The new shares and warrants issued, or to be issued, in connection with the private placements have not been and will not be registered under the U.S. Securities Act 1933, as amended (the "U.S. Securities Act") or with any securities regulatory authority of any state or other jurisdiction of the United States and may not be offered, sold, delivered or transferred, directly or indirectly, in or into the United States except pursuant to an exemption from, or in a transaction not subject to, the registration requirements of the U.S. Securities Act and in compliance with any applicable securities laws of any state or other jurisdiction of the United States. This press release does not constitute an offer of securities in the United States, securities may not be offered or sold in the United States absent registration or an exemption from registration under the U.S. Securities Act. The Company does not intend to register any portion of the private placements in the United States or to conduct a public offering of securities in the United States.  

This press release has been issued by and is the sole responsibility of the Company.  No representation or warranty, express or implied, is or will be made as to, or in relation to, and no responsibility or liability is or will be accepted by Oppenheimer and & Co., Inc. ("Oppenheimer") (apart from the responsibilities or liabilities that may be imposed by the regulatory regime established thereunder) or by any of its affiliates or agents as to, or in relation to, the accuracy or completeness of this press release or any other written or oral information made available to or publicly available to any interested party or its advisers, and any liability therefor is expressly disclaimed. 
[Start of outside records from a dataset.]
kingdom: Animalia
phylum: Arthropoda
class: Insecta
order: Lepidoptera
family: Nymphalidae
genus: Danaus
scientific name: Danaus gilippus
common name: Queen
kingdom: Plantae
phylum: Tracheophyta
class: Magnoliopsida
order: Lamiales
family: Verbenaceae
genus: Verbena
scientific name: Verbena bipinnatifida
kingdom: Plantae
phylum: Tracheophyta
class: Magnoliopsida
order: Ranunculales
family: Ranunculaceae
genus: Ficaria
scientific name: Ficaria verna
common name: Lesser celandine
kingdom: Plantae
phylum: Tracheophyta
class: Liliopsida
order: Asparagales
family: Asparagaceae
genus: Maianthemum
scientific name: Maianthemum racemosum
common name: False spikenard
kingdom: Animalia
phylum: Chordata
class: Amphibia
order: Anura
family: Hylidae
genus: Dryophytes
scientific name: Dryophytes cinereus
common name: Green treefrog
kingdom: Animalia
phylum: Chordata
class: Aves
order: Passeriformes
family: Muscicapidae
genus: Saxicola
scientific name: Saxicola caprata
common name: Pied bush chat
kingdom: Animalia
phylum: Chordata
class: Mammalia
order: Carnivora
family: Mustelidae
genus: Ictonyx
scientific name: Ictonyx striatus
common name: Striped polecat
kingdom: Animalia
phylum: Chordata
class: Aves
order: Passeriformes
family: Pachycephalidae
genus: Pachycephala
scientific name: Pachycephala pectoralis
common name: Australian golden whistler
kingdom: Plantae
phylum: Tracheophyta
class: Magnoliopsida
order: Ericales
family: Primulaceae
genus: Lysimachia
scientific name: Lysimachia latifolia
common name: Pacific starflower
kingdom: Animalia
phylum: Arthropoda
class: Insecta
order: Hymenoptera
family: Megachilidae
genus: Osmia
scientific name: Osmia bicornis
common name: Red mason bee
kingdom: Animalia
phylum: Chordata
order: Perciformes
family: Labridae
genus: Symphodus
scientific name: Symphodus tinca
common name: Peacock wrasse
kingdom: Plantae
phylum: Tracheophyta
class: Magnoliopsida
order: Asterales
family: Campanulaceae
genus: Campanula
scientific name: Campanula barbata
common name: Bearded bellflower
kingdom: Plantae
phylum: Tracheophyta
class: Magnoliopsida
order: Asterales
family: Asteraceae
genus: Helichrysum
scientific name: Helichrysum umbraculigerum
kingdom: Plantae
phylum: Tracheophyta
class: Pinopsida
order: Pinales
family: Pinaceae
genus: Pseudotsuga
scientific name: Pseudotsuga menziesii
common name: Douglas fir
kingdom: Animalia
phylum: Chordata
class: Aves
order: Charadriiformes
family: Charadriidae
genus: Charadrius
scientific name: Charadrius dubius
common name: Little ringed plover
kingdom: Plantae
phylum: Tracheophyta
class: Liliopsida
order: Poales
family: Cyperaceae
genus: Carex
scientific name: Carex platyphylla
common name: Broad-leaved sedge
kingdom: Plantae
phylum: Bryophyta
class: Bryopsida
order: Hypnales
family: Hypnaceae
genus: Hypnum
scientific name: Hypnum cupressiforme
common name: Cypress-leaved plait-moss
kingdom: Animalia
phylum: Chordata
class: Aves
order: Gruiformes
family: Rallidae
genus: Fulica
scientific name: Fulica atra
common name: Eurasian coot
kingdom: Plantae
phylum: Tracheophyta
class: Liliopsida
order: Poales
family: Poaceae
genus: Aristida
Oppenheimer is acting as the sole placement agent for the Company and for no-one else in connection with the private placements, and Oppenheimer will not be responsible to anyone other than the Company for providing the protections afforded to its customers or for providing advice to any other person in relation to the private placements or any other matter referred to herein.

The distribution of this press release and the offering of the new shares and warrants in certain jurisdictions may be restricted by law. No action has been taken by the Company, Oppenheimer or any of their respective directors, officers, partners, agents, employees, affiliates and advisors that would permit an offering of such shares or possession or distribution of this press release or any other offering or publicity material relating to such shares in any jurisdiction where action for that purpose is required. Persons into whose possession this press release comes are required to inform themselves about, and to observe such restrictions.

The press release does not constitute a recommendation concerning any investor's options with respect to the private placements. The new shares and warrants to which this press release relates may be illiquid and / or subject to restrictions on their resale. Recipient of this press release should conduct their own investigation, evaluation and analysis of the business, data and property described in the press release. The pricing and value of securities can go down as well as up. Past performance is not a guide to future performance. The contents of this press release are not to be construed as financial, legal, business or tax advice. If you do not understand the contents of this press release you should consult an authorised financial adviser, legal adviser, business adviser or tax adviser for financial, legal, business or tax advice.